The Supreme Court's student loan decision is out. Here's what it means for you

Millions of Americans will soon have to start making payments on the full remainders of their student loans – now that the Supreme Court has struck down the Biden administration's attempt to forgive $400 billion in debt.

The court released its decision Friday, blocking President Joe Biden's loan forgiveness program, which would have allowed up to $20,000 in relief per borrower.

Here's what to know about student loan payments going forward.

When will student loan payments resume?

Student loan payments will be due starting in October, and interest will resume accruing on federal student loans starting September 1, according to the federal student aid website.

What does repayment resuming mean for borrowers?

The resumption of federal student loan repayment means borrowers who have left school or graduated over six months ago will have to start making payments towards their student loans again.
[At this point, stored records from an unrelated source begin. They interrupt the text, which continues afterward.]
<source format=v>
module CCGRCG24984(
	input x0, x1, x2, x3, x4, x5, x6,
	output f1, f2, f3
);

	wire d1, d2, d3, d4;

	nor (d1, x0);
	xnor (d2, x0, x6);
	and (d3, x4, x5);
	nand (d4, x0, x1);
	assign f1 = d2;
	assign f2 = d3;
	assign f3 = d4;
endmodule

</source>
Student loan payments have been paused and the interest rate on federal student loans has been set at 0% since March 13, 2020.

Associate director of financial services at the University of Louisville, Mike Abboud, said borrowers should visit the official federal student aid website and update their contact information so their loan servicer can reach them.
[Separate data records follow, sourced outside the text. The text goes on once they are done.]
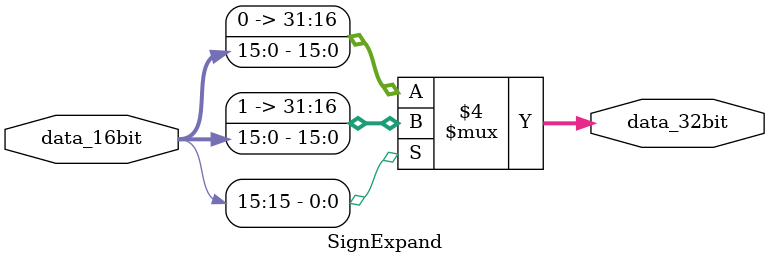
<source format=v>
`timescale 1ns / 1ps
module SignExpand(
		input [15:0] data_16bit,
		output reg [31:0] data_32bit
    );
	 
	 always @(data_16bit)
			if (data_16bit[15] == 0)
				data_32bit = {16'b0000_0000_0000_0000,data_16bit};
			else
			   data_32bit = {16'b1111_1111_1111_1111,data_16bit};

endmodule

</source>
"That studentaid.gov website is the most powerful resource," Abboud said.

Some students may have different loan servicers than prior to the pandemic and repayment pause, so it's important to check your servicer information on the federal student aid website.

More: Supreme Court live updates: SCOTUS kills Biden plan to forgive student loan debt

How do I begin making payments?

If you graduated during the repayment pause and aren't sure where to start, visit the official federal student aid website. There you'll be able to find detailed information on how repayment works and identify your loan servicer – the company that will bill you each month and keep track of your repayment progress.

Abboud said while there are many sources offering information on student loan repayment online, borrowers should always consult government websites for the most accurate information.

"It really is best to educate yourself maybe at those other websites, but the guidance from the Department of Education, the White House and the loan servicers is truly what the student has to follow," he said.

What does repayment resuming mean for current students?

Students enrolled in college won't face repayment right away, but some might see interest begin to accrue on their loans.

Interest will begin accruing on student loans, including Federal Direct Unsubsidized Loans, on September 1. Students aren't required to begin making payments on unsubsidized loans until six months after they graduate or leave university, but interest begins accruing on these loans while students are in school. Accrued interest is capitalized, or added, to the principal value of the loan that they are responsible for paying back.

Abboud said students interested in making repayment easier when they graduate should consider starting to pay off their loans while in college. Though students aren't required to make payments during this time, he said even small payments of $50 each month can help students chip away at their loan balances or prevent interest from accruing.

How will the economy impact loan repayment?

Inflation and changing interest rates are not likely to directly impact individual federal student loans.

Federal student loans are disbursed with fixed interest rates, meaning interest rates on loans may vary depending on what year they were disbursed to a student, but they will not change, according to the federal student aid website.

The maximum amount a student can borrow in federal student loans has not changed since 2009. First-year undergraduates can borrow up to $5,500 per academic year. Second-year students can borrow up to $6,500, and students third-year or higher can borrow up to $7,500.

What should I do if I can't afford my student loan payments?

Abboud said individuals concerned about affording their payments should contact their loan servicer to discuss forbearance and income-driven repayment options.

"If an individual is still facing circumstances of hardship, the thing to do is not ignore the situation," he said.

According to the federal student aid website, if you don't make loan payments, your loan could default. Once a loan defaults, it will negatively impact your credit score. The government also has the right to garnish funds from an individual's wages and tax refunds in order to pay off their loans.